>>>

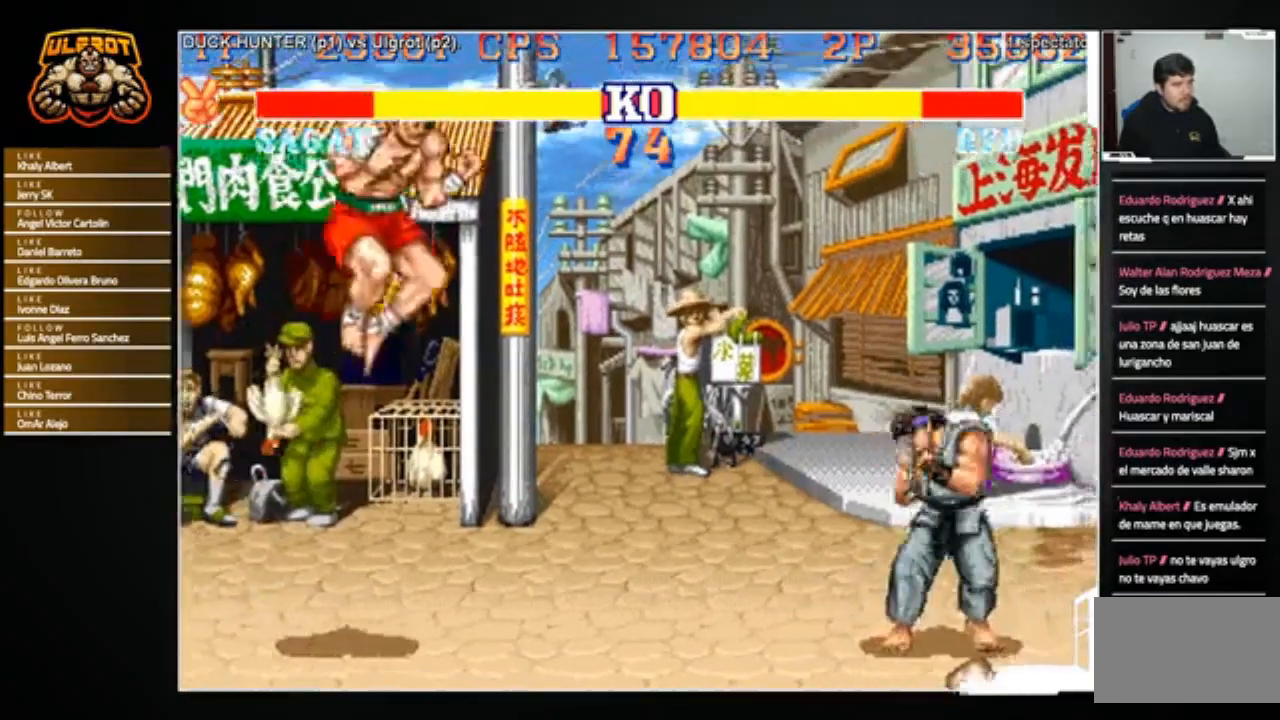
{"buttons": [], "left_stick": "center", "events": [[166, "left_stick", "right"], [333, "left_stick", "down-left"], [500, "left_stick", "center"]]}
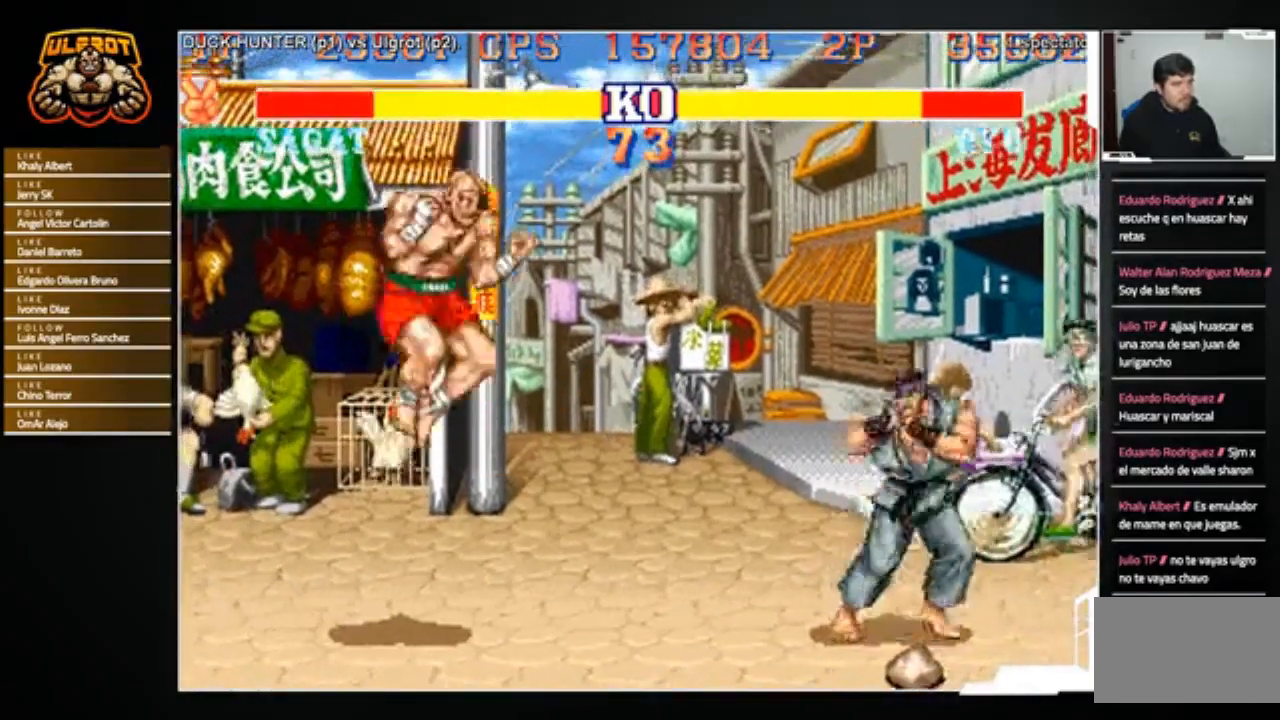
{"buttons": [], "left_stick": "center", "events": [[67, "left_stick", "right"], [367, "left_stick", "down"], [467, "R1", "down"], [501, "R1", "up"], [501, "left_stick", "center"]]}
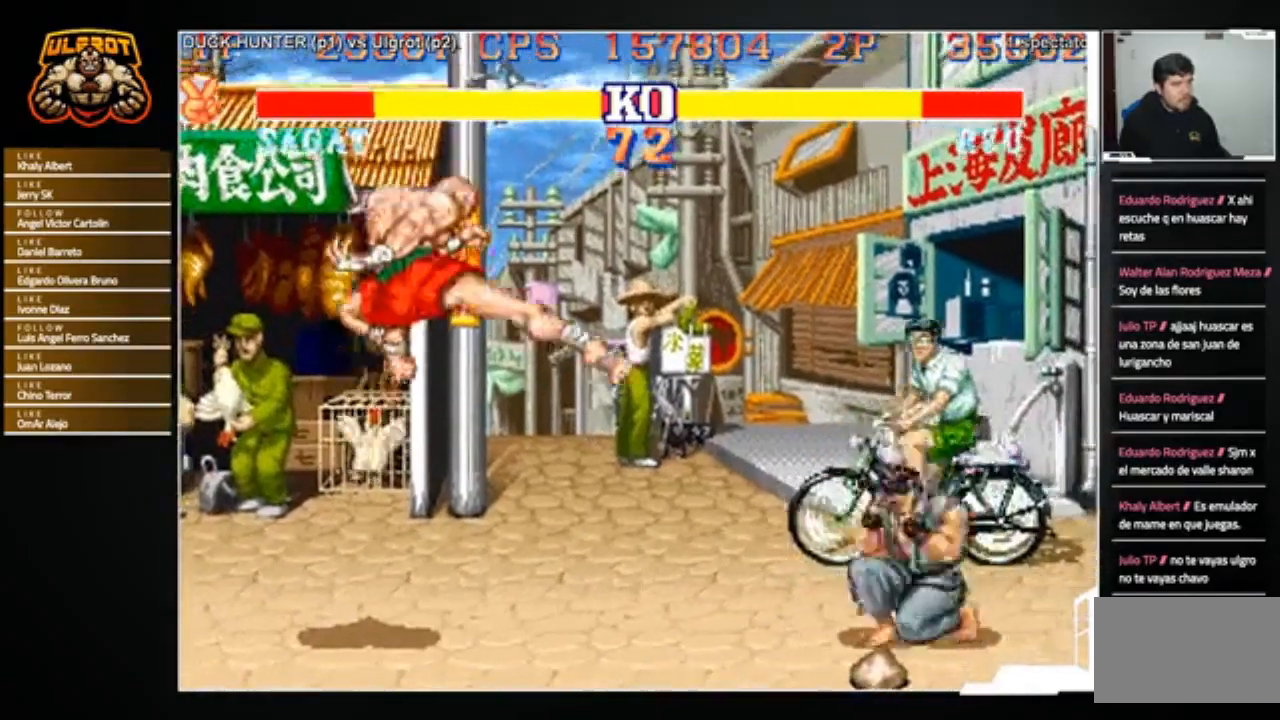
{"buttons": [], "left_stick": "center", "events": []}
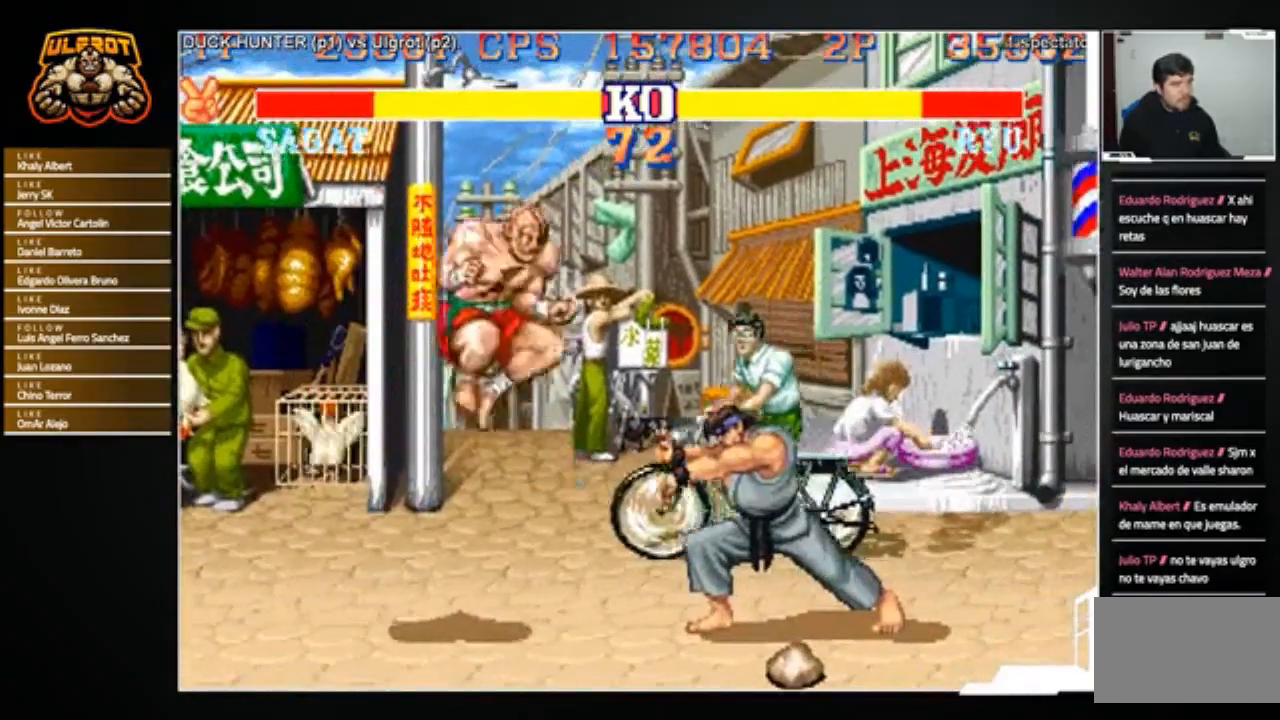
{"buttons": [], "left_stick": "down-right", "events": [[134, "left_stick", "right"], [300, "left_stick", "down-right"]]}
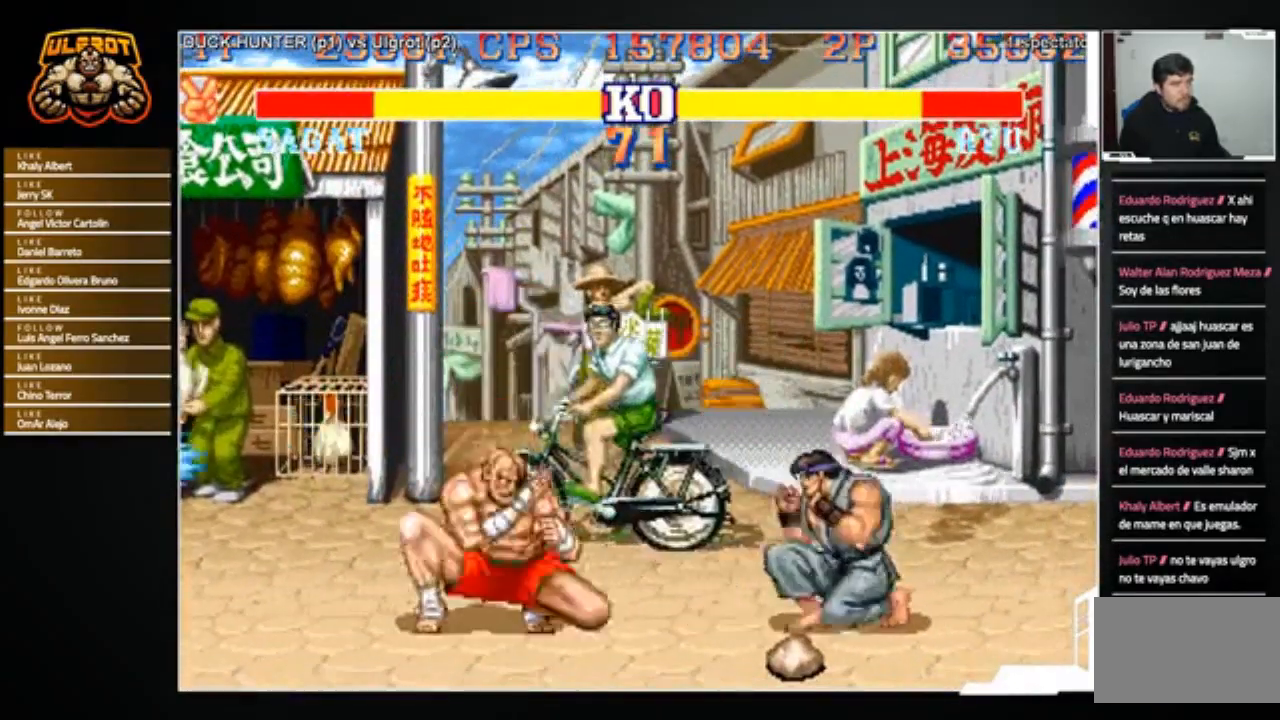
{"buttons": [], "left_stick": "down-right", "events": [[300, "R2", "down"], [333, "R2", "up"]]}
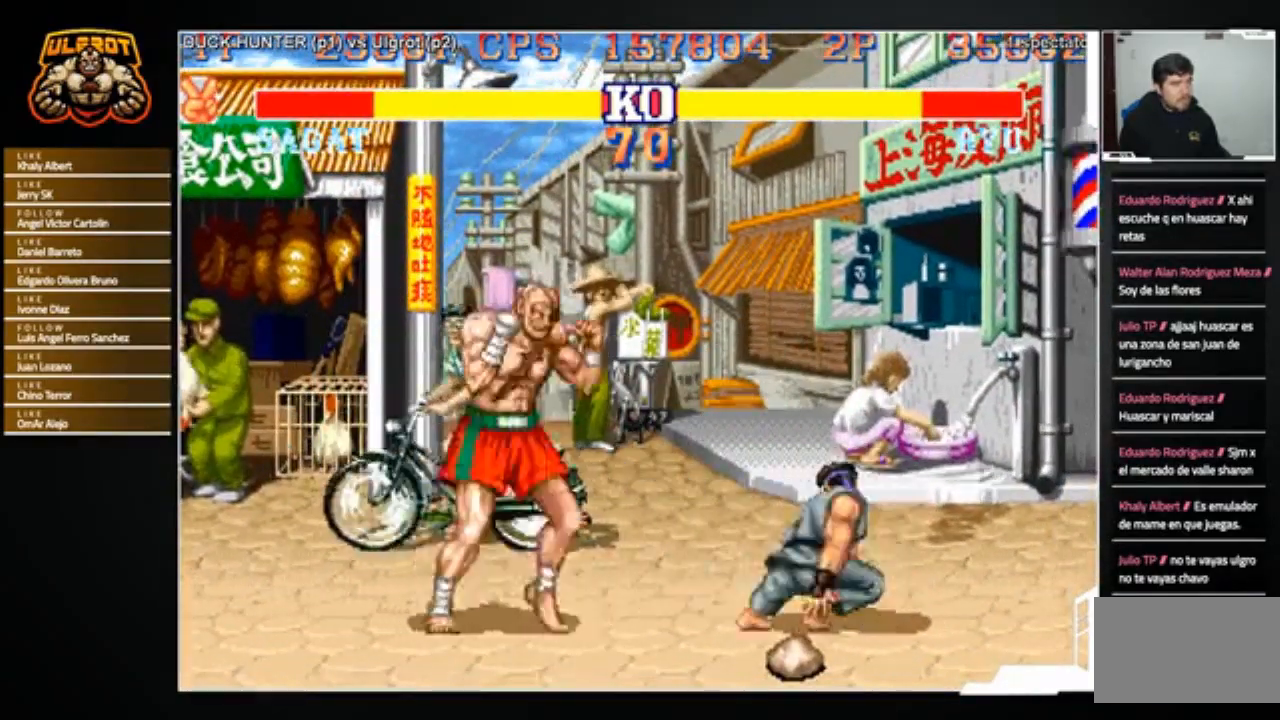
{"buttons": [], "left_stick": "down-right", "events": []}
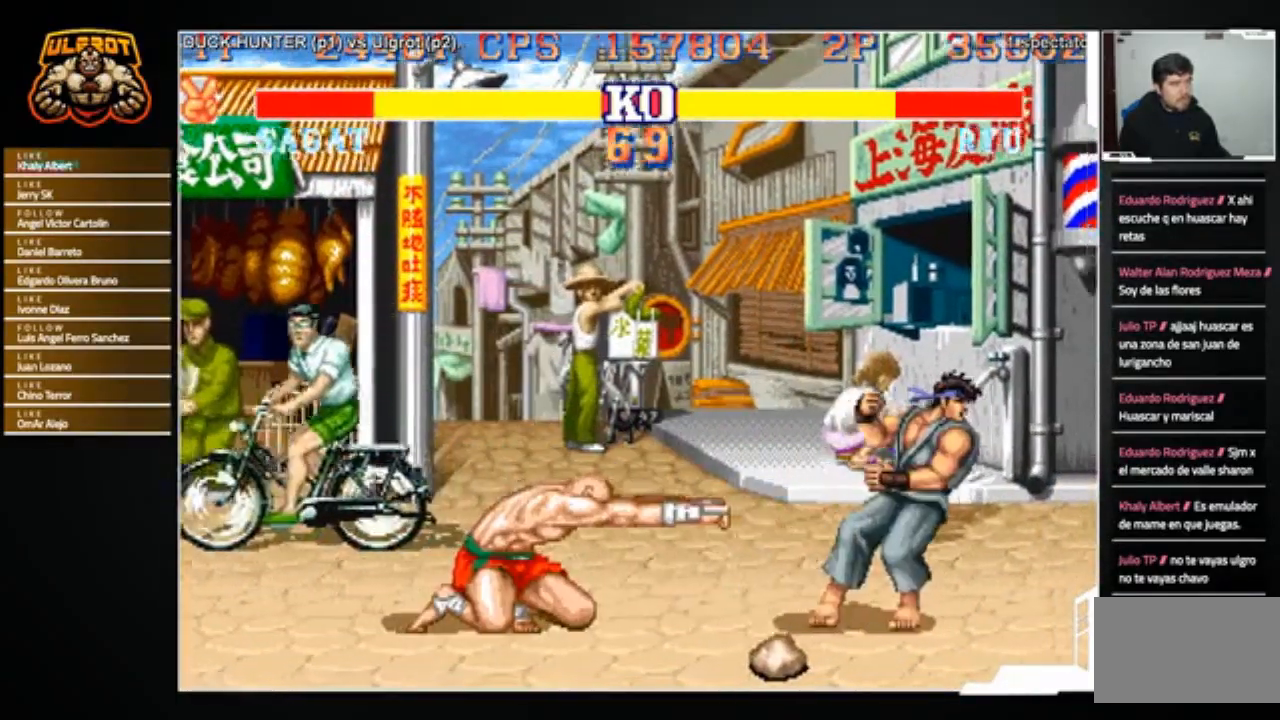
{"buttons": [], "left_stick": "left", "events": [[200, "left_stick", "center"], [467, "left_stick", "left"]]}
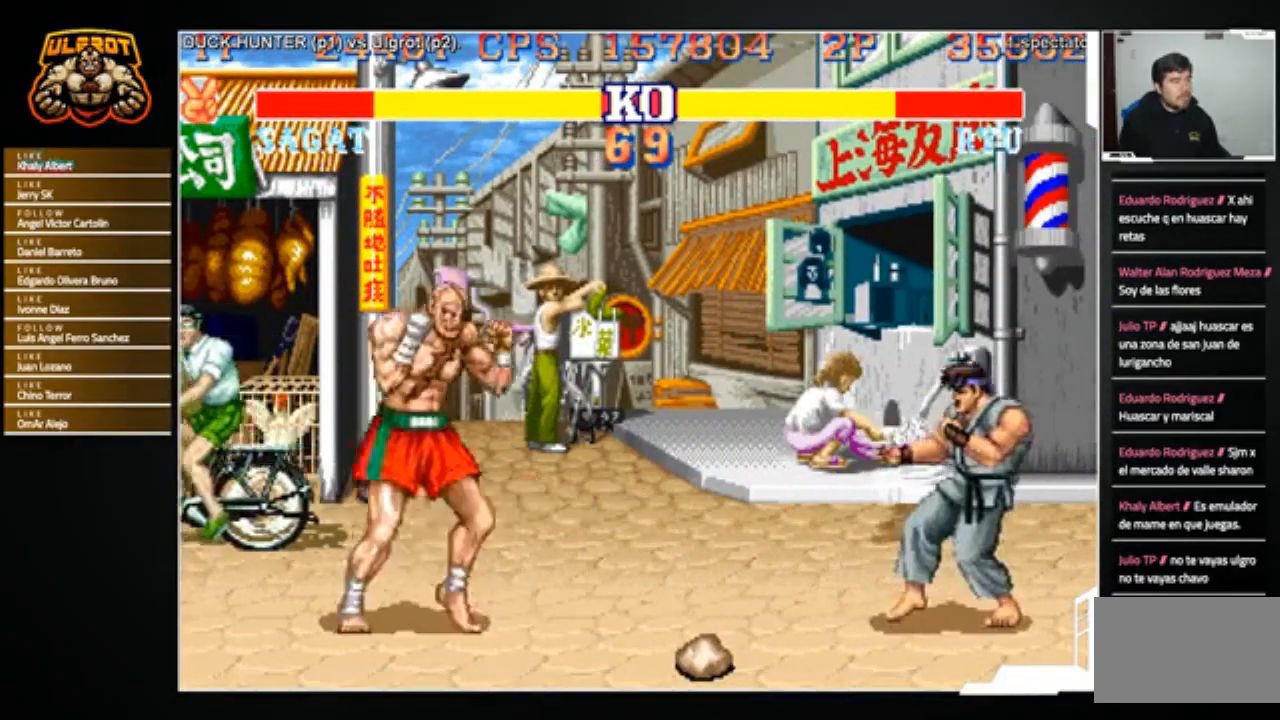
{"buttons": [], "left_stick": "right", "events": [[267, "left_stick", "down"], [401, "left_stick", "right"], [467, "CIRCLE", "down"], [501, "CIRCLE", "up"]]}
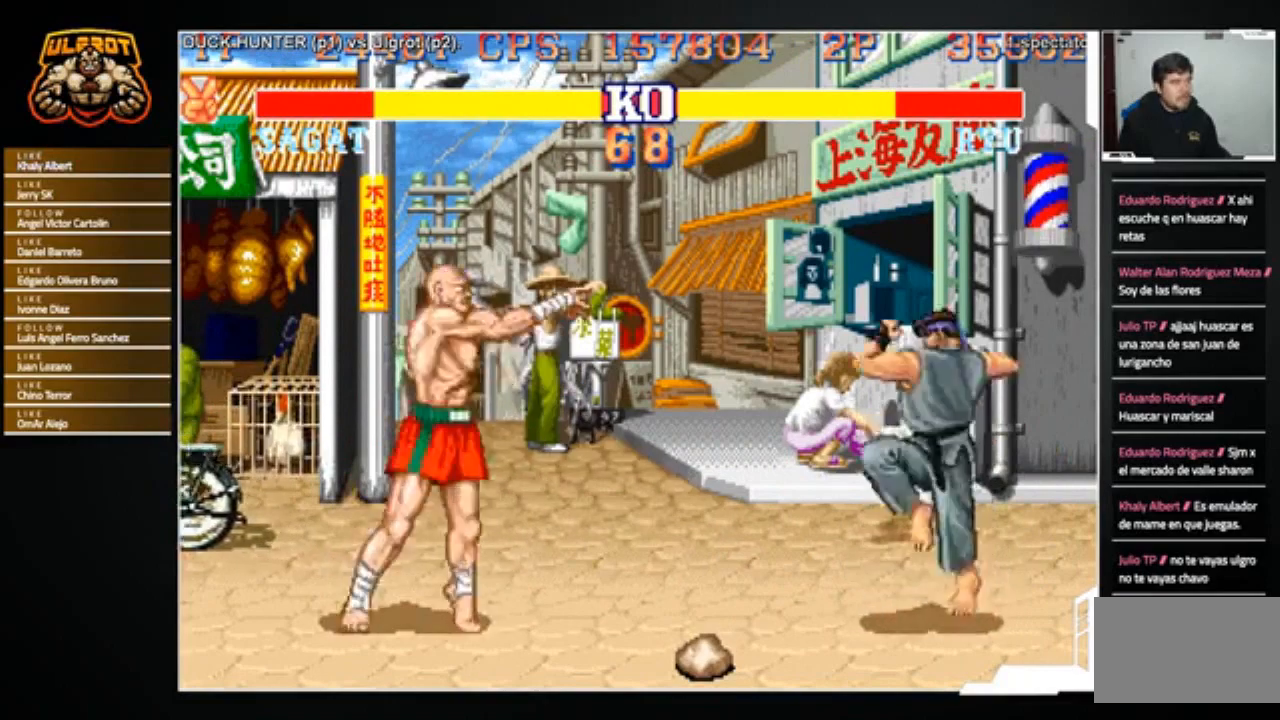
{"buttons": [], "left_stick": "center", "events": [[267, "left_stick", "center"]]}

<<<

Work request =>
Write out the material exactly as it stands, omitting every picture.

Solution below =>
{"buttons": [], "left_stick": "center", "events": [[166, "left_stick", "right"], [333, "left_stick", "down-left"], [500, "left_stick", "center"]]}
{"buttons": [], "left_stick": "center", "events": [[67, "left_stick", "right"], [367, "left_stick", "down"], [467, "R1", "down"], [501, "R1", "up"], [501, "left_stick", "center"]]}
{"buttons": [], "left_stick": "center", "events": []}
{"buttons": [], "left_stick": "down-right", "events": [[134, "left_stick", "right"], [300, "left_stick", "down-right"]]}
{"buttons": [], "left_stick": "down-right", "events": [[300, "R2", "down"], [333, "R2", "up"]]}
{"buttons": [], "left_stick": "down-right", "events": []}
{"buttons": [], "left_stick": "left", "events": [[200, "left_stick", "center"], [467, "left_stick", "left"]]}
{"buttons": [], "left_stick": "right", "events": [[267, "left_stick", "down"], [401, "left_stick", "right"], [467, "CIRCLE", "down"], [501, "CIRCLE", "up"]]}
{"buttons": [], "left_stick": "center", "events": [[267, "left_stick", "center"]]}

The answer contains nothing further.